Come the turn of the 21st century, there is a new triumvirate at the helm of Coolmore and a new master O’Brien in charge at Ballydoyle, but the fires ignited by those chosen baby stallions have not dimmed in the slightest. Sadler’s Wells leads the pack, represented by a perennial parade of Classic and Group 1 winners in Europe largely thanks to his flagbearing sons Galileo and Montjeu. El Gran Senor, for his part, is the damsire of Empire Maker, the sire of two sires of Kentucky Derby winners. A daughter of Lomond produced that good dual hemisphere sire Exceed and Excel. Caerleon was a largely influential sire and broodmare sire, his progeny headed by the Derby winner Generous and the Arc victor Marienbard.

Storm Bird was repatriated at the end of his racing career to stand at Coolmore’s Ashford Stud in Kentucky and left an indelible mark on the breed, namely through his champion sire son Storm Cat but also as the damsire of Thunder Gulch, who provided current Coolmore partner Michael Tabor with a win in the Kentucky Derby in 1995 and who died this year as a pensioner at Ashford.

Storm Cat’s line is well and truly safe, his flagbearers at stud including Coolmore’s late homebred Giant’s Causeway–who followed his grandsire’s path as an American-bred trained in Europe and repatriated before becoming a champion sire who is leaving a dynasty of his own-and so many others. Another branch of the Storm Cat dynasty is Scat Daddy, a great grandson, and that is where the story once again comes full circle, at least as far as Mendelssohn is concerned.

When it comes to baby stallions, Mendelssohn could have hardly fit the bill better, being a half-brother to rising young American sire Into Mischief, and not to mention that nine-time Grade I-winning mare Beholder. By the time Mendelssohn reached the ring at Keeneland in 2016, Scat Daddy’s progeny were at a premium; the stallion, who had been purchased by Coolmore to stand at stud, had died the previous December at just 11 years old at the height of his success, and as such the opportunities were suddenly few to hoard pieces of his legacy.

And so there were the lads–some faces new but the strategy still largely the same–back in that Keeneland ring where they first set the Thoroughbred world alight some 41 years ago. The final pricetag on Mendelssohn was an eye-watering $3-million, and one has to imagine they weren’t leaving without the horse that day.

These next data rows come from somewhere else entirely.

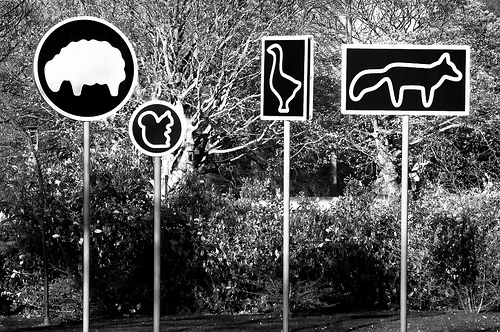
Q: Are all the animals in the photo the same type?
A: No, they are sheep and squirrels.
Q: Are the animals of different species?
A: Yes, they are sheep and squirrels.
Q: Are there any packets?
A: No, there are no packets.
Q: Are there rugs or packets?
A: No, there are no packets or rugs.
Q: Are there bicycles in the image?
A: No, there are no bicycles.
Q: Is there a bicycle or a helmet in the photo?
A: No, there are no bicycles or helmets.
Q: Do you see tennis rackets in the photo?
A: No, there are no tennis rackets.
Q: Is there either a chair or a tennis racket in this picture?
A: No, there are no rackets or chairs.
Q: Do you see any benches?
A: No, there are no benches.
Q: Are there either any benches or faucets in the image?
A: No, there are no benches or faucets.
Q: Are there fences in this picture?
A: No, there are no fences.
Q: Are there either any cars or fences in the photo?
A: No, there are no fences or cars.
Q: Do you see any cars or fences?
A: No, there are no fences or cars.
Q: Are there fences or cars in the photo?
A: No, there are no fences or cars.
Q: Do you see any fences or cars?
A: No, there are no fences or cars.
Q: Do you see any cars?
A: No, there are no cars.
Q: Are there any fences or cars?
A: No, there are no cars or fences.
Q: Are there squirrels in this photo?
A: Yes, there is a squirrel.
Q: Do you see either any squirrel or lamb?
A: Yes, there is a squirrel.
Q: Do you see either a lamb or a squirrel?
A: Yes, there is a squirrel.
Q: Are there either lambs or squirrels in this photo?
A: Yes, there is a squirrel.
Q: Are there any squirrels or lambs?
A: Yes, there is a squirrel.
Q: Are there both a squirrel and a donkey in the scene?
A: No, there is a squirrel but no donkeys.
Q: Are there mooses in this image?
A: No, there are no mooses.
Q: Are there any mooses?
A: No, there are no mooses.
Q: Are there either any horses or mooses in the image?
A: No, there are no mooses or horses.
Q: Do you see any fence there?
A: No, there are no fences.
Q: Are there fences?
A: No, there are no fences.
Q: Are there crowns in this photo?
A: No, there are no crowns.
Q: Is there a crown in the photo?
A: No, there are no crowns.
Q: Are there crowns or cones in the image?
A: No, there are no crowns or cones.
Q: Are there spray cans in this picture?
A: No, there are no spray cans.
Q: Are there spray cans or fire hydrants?
A: No, there are no spray cans or fire hydrants.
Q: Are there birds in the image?
A: Yes, there is a bird.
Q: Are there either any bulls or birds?
A: Yes, there is a bird.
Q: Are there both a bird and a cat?
A: No, there is a bird but no cats.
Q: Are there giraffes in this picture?
A: No, there are no giraffes.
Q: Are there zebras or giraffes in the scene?
A: No, there are no giraffes or zebras.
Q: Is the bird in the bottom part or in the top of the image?
A: The bird is in the top of the image.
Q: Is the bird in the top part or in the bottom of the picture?
A: The bird is in the top of the image.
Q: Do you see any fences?
A: No, there are no fences.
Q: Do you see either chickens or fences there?
A: No, there are no fences or chickens.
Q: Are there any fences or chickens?
A: No, there are no fences or chickens.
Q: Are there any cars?
A: No, there are no cars.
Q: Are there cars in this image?
A: No, there are no cars.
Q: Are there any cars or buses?
A: No, there are no cars or buses.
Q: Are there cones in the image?
A: No, there are no cones.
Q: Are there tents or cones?
A: No, there are no cones or tents.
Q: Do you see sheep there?
A: Yes, there is a sheep.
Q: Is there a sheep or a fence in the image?
A: Yes, there is a sheep.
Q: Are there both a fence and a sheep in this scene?
A: No, there is a sheep but no fences.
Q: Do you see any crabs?
A: No, there are no crabs.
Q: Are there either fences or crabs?
A: No, there are no crabs or fences.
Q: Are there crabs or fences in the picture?
A: No, there are no crabs or fences.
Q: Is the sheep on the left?
A: Yes, the sheep is on the left of the image.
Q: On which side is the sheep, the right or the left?
A: The sheep is on the left of the image.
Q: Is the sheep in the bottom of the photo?
A: No, the sheep is in the top of the image.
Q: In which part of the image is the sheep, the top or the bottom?
A: The sheep is in the top of the image.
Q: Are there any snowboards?
A: No, there are no snowboards.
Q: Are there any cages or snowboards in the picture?
A: No, there are no snowboards or cages.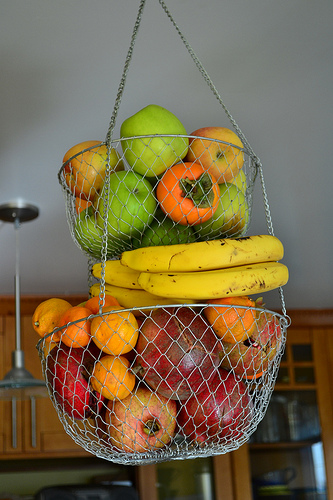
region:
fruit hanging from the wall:
[29, 76, 295, 467]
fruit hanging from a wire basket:
[22, 75, 324, 493]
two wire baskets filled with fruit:
[22, 127, 330, 479]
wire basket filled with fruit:
[49, 109, 290, 266]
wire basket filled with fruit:
[28, 284, 332, 483]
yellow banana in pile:
[120, 239, 282, 294]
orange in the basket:
[86, 312, 137, 360]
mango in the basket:
[140, 311, 218, 401]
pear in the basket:
[98, 175, 150, 243]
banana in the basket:
[119, 232, 286, 282]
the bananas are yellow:
[83, 243, 297, 301]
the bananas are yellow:
[88, 238, 308, 325]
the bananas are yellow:
[85, 231, 291, 312]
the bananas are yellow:
[90, 227, 294, 315]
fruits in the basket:
[38, 273, 300, 488]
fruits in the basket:
[20, 280, 265, 452]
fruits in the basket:
[23, 300, 292, 481]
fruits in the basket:
[18, 292, 261, 469]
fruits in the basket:
[35, 304, 264, 466]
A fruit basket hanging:
[49, 109, 315, 476]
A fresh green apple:
[116, 100, 177, 167]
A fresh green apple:
[95, 178, 151, 234]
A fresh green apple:
[78, 214, 119, 259]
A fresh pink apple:
[191, 127, 246, 177]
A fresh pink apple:
[59, 137, 105, 199]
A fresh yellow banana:
[138, 262, 289, 300]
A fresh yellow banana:
[119, 243, 281, 268]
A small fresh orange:
[90, 357, 144, 419]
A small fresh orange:
[89, 313, 136, 348]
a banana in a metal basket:
[117, 234, 286, 273]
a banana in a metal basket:
[130, 262, 287, 300]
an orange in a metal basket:
[89, 301, 137, 357]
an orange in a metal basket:
[57, 304, 94, 350]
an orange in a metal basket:
[29, 296, 76, 341]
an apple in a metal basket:
[120, 102, 189, 178]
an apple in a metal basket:
[101, 170, 155, 234]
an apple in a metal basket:
[76, 199, 126, 257]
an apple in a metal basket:
[59, 137, 126, 201]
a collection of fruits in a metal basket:
[32, 103, 291, 466]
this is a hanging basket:
[18, 3, 296, 463]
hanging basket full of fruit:
[49, 97, 307, 484]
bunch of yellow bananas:
[89, 231, 296, 306]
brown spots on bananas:
[213, 230, 250, 251]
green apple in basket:
[82, 161, 161, 229]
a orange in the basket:
[150, 153, 221, 221]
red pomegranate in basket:
[129, 299, 222, 392]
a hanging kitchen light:
[1, 189, 43, 423]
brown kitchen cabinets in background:
[4, 273, 116, 460]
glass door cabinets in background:
[236, 326, 317, 498]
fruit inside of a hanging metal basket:
[29, 0, 291, 469]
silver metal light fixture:
[0, 200, 48, 388]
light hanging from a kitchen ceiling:
[1, 199, 46, 389]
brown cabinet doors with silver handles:
[0, 313, 96, 451]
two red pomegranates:
[131, 305, 250, 445]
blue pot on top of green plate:
[252, 465, 296, 490]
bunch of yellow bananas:
[86, 233, 288, 316]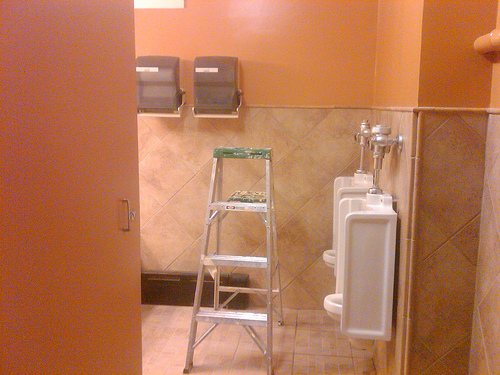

Mendelssohn followed that consecrated path back to Ballydoyle well-trodden by his esteemed predecessors, and while he didn’t pack in as many 2-year-old outings as his great, great, great, great grandsire Northern Dancer did, one has to imagine the late Vincent O’Brien would be smiling at a 2-year-old able to cap off a juvenile campaign racing in three countries with a win at the Breeders’ Cup. Scat Daddy, for his part, has held up his end of the bargain, continuing to churn out Group 1 winners and supplying four of the 20 runners in this year’s Derby.

This week, Mendelssohn is back in his home state via Dubai, and win or lose on Saturday it is not hard to imagine him continuing to follow in the hallowed hoofprints of those before him and shaping into a breed-changing sire.